::: Material supplied

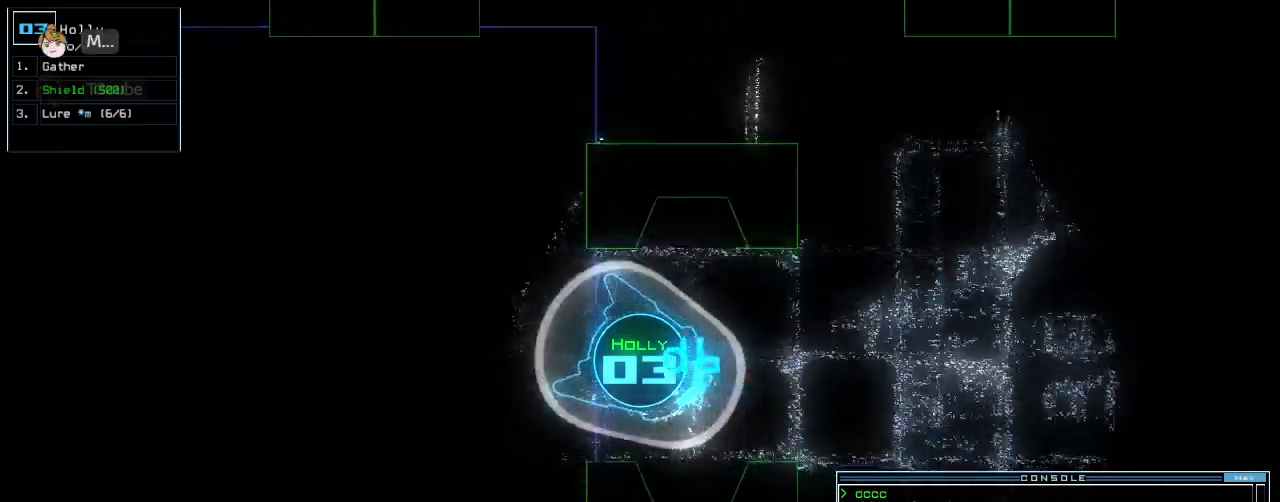
{"keys": ["up"], "events": [[80, "left", "down"], [180, "left", "up"], [400, "left", "down"], [460, "left", "up"]]}
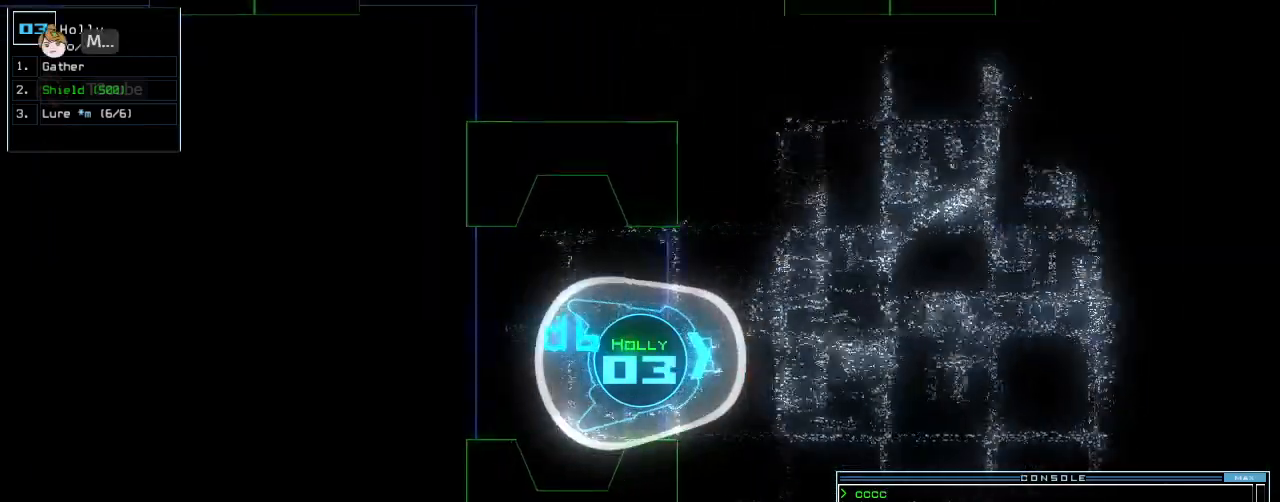
{"keys": ["up"], "events": [[420, "c", "down"], [460, "c", "up"]]}
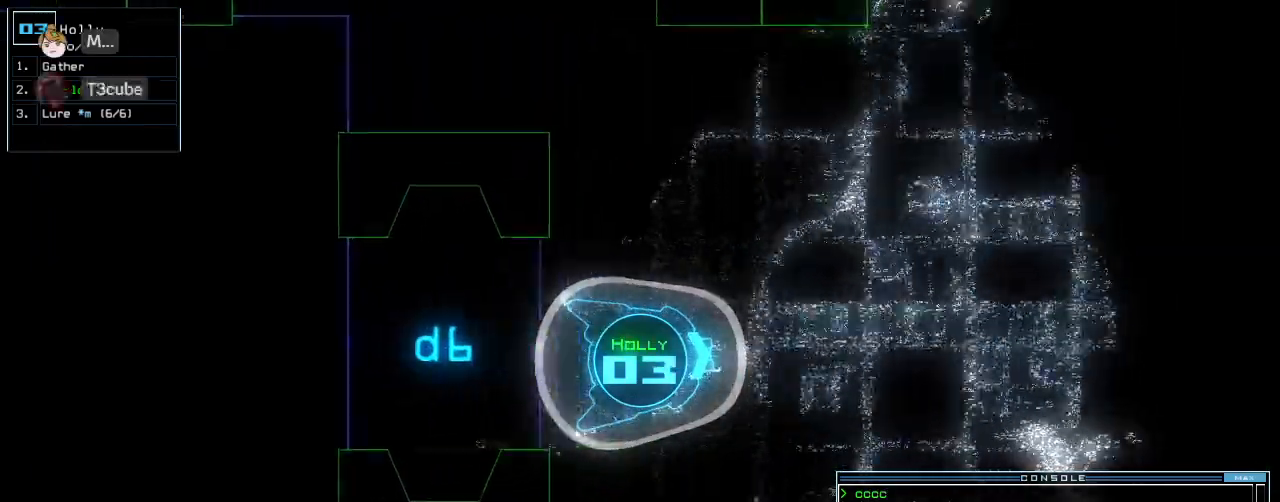
{"keys": ["left", "up"], "events": [[40, "c", "down"], [140, "c", "up"], [160, "return", "down"], [300, "left", "down"], [300, "return", "up"]]}
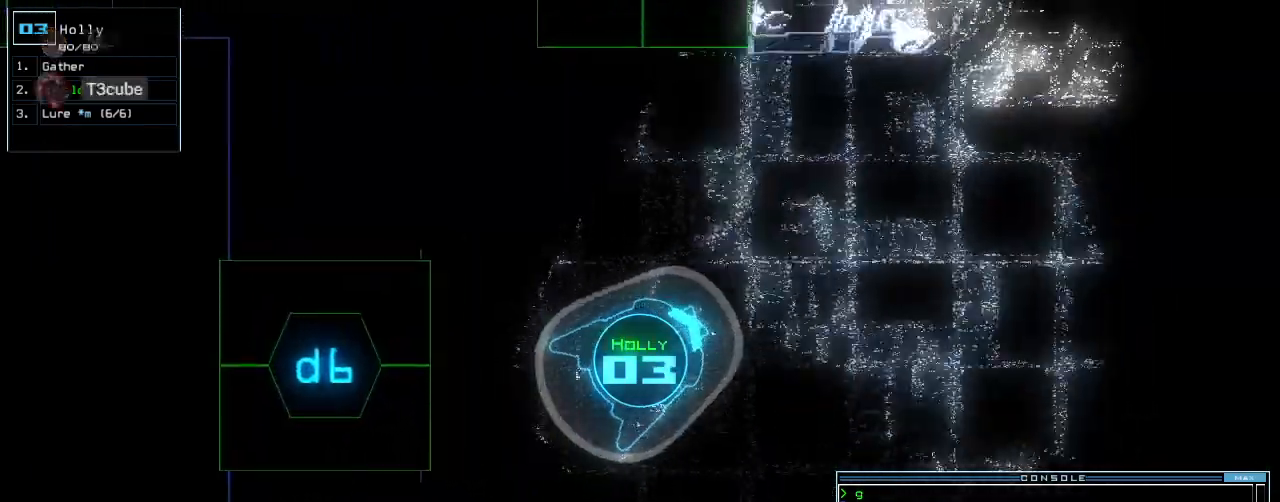
{"keys": ["up"], "events": [[20, "left", "up"], [260, "right", "down"], [320, "right", "up"]]}
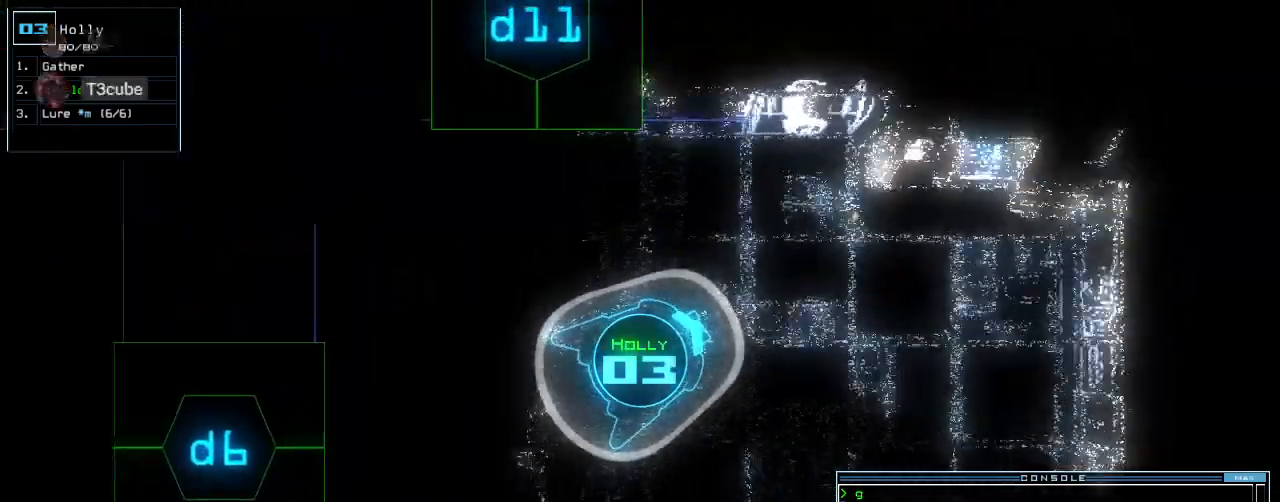
{"keys": ["right", "up"], "events": [[280, "right", "down"], [340, "right", "up"], [440, "right", "down"]]}
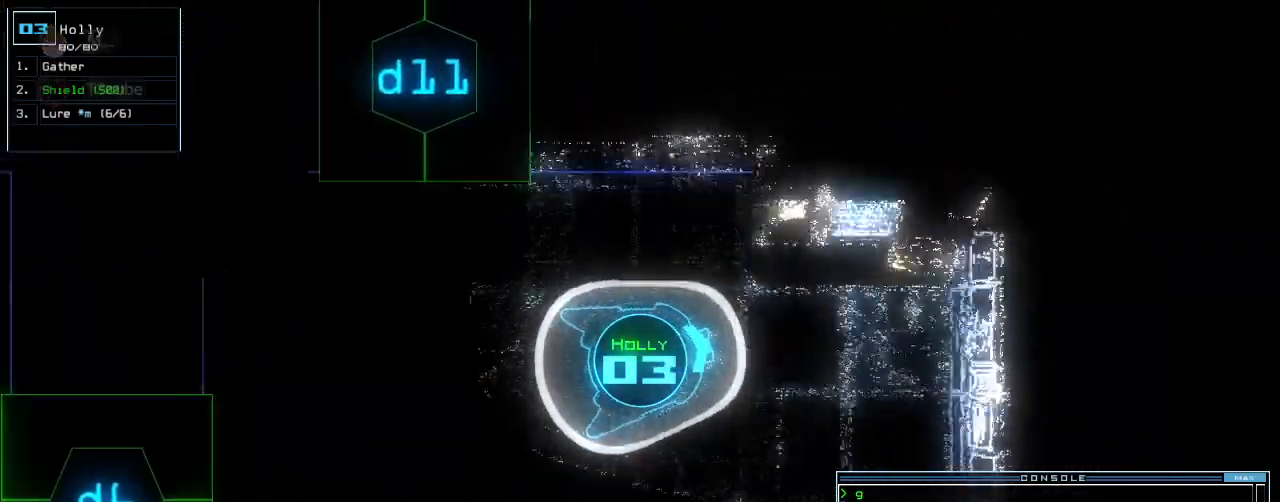
{"keys": ["right", "up"], "events": [[380, "right", "up"], [460, "right", "down"]]}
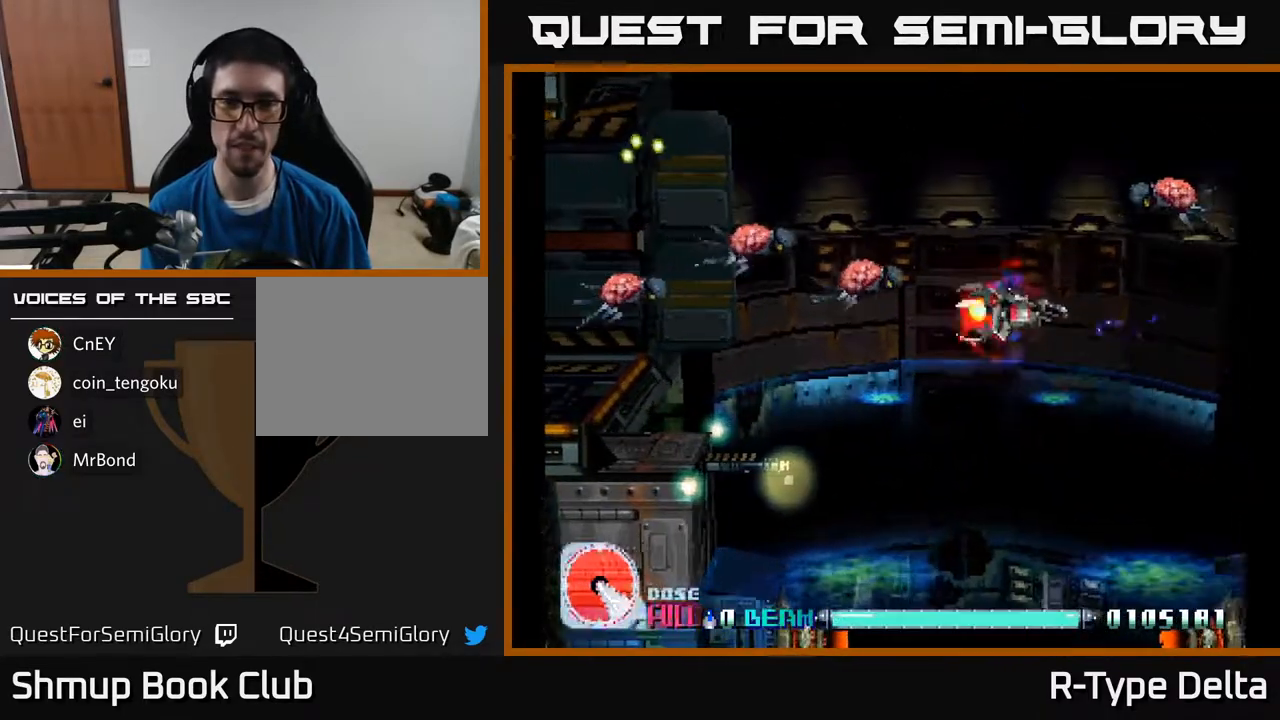
Gameplay with a controller (Xbox layout); each line is a JSON object with the inputs held at the frame after it. "events" lists button and stick changes between this image and that frame as [ms after this image, input, new state], when the widget could be followed in between. Not read: left_stick right_stick.
{"buttons": ["X", "DPAD_LEFT"], "events": [[150, "DPAD_UP", "down"], [267, "DPAD_UP", "up"]]}
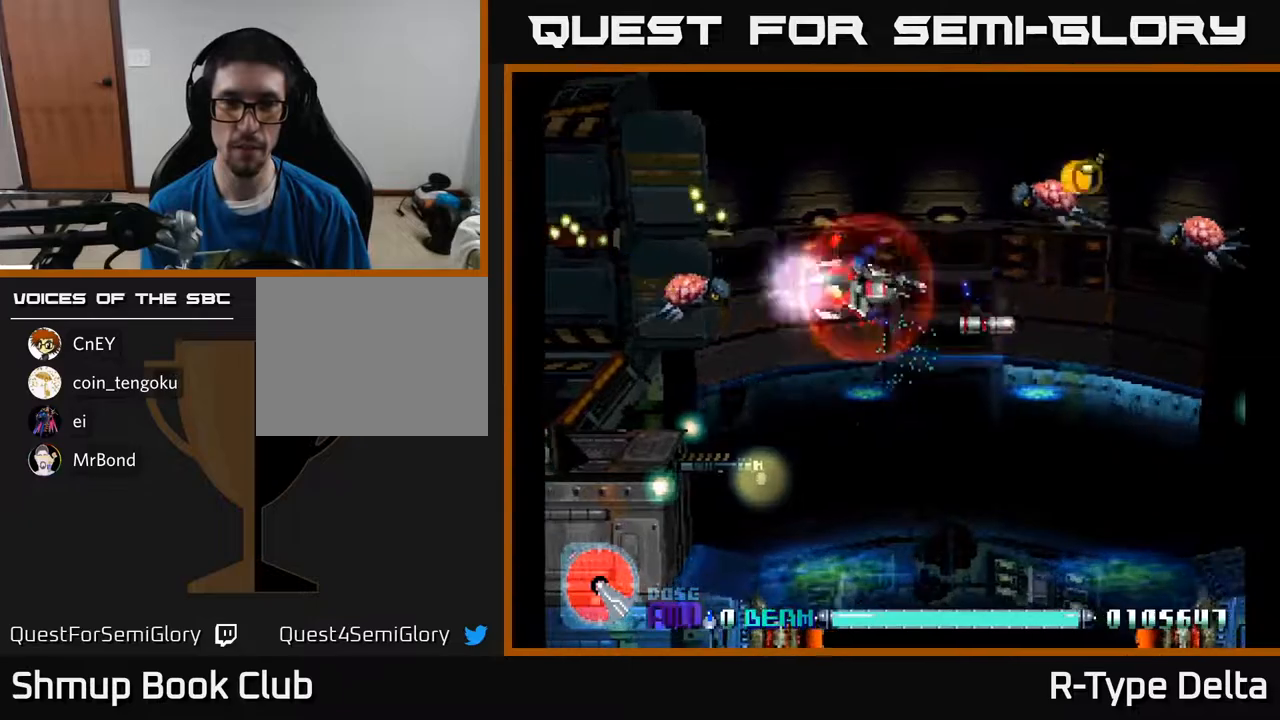
{"buttons": ["X", "DPAD_UP", "DPAD_LEFT"], "events": [[117, "DPAD_UP", "down"], [150, "A", "down"], [150, "DPAD_LEFT", "up"], [167, "DPAD_LEFT", "down"], [283, "A", "up"]]}
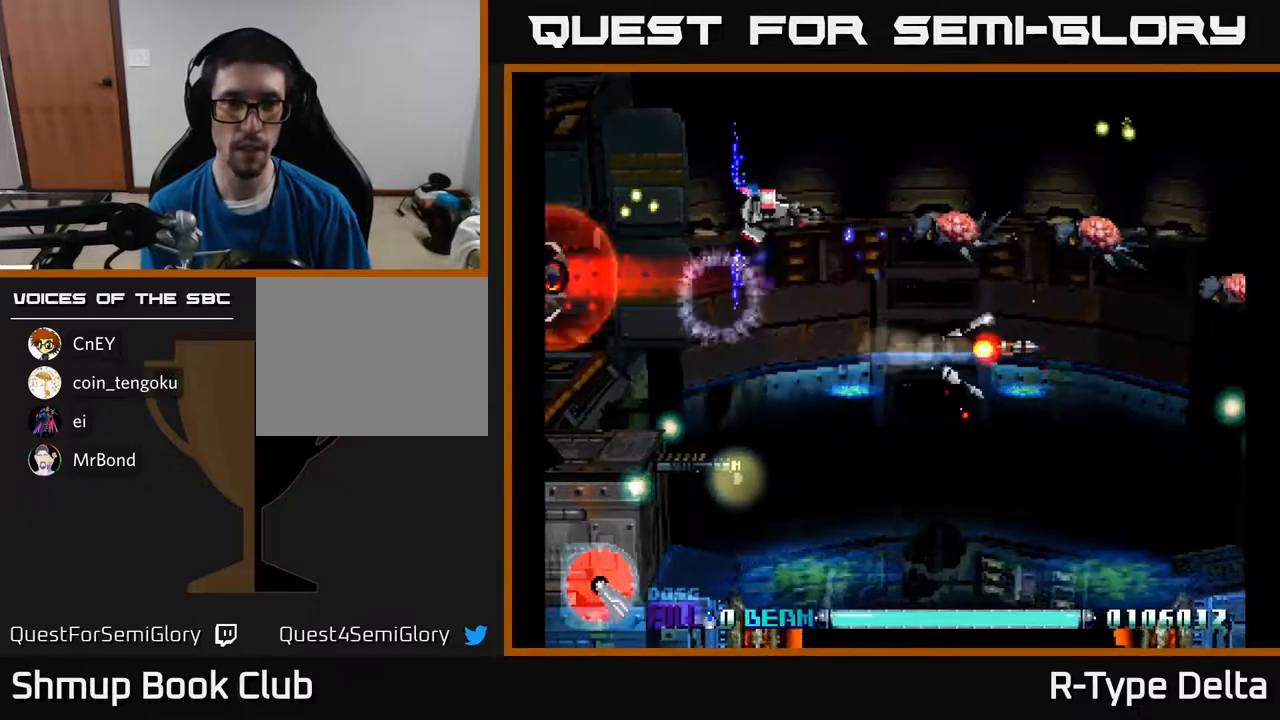
{"buttons": ["X", "DPAD_LEFT"], "events": [[250, "DPAD_UP", "up"], [417, "DPAD_UP", "down"], [500, "DPAD_UP", "up"]]}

::::::

▶ _Instructions for the task_
Every line of the data above should be repeated exactly. Omit the pictures.

▶ _Answer space_
{"keys": ["up"], "events": [[80, "left", "down"], [180, "left", "up"], [400, "left", "down"], [460, "left", "up"]]}
{"keys": ["up"], "events": [[420, "c", "down"], [460, "c", "up"]]}
{"keys": ["left", "up"], "events": [[40, "c", "down"], [140, "c", "up"], [160, "return", "down"], [300, "left", "down"], [300, "return", "up"]]}
{"keys": ["up"], "events": [[20, "left", "up"], [260, "right", "down"], [320, "right", "up"]]}
{"keys": ["right", "up"], "events": [[280, "right", "down"], [340, "right", "up"], [440, "right", "down"]]}
{"keys": ["right", "up"], "events": [[380, "right", "up"], [460, "right", "down"]]}
Gameplay with a controller (Xbox layout); each line is a JSON object with the inputs held at the frame after it. "events" lists button and stick changes between this image and that frame as [ms after this image, input, new state], when the widget could be followed in between. Not read: left_stick right_stick.
{"buttons": ["X", "DPAD_LEFT"], "events": [[150, "DPAD_UP", "down"], [267, "DPAD_UP", "up"]]}
{"buttons": ["X", "DPAD_UP", "DPAD_LEFT"], "events": [[117, "DPAD_UP", "down"], [150, "A", "down"], [150, "DPAD_LEFT", "up"], [167, "DPAD_LEFT", "down"], [283, "A", "up"]]}
{"buttons": ["X", "DPAD_LEFT"], "events": [[250, "DPAD_UP", "up"], [417, "DPAD_UP", "down"], [500, "DPAD_UP", "up"]]}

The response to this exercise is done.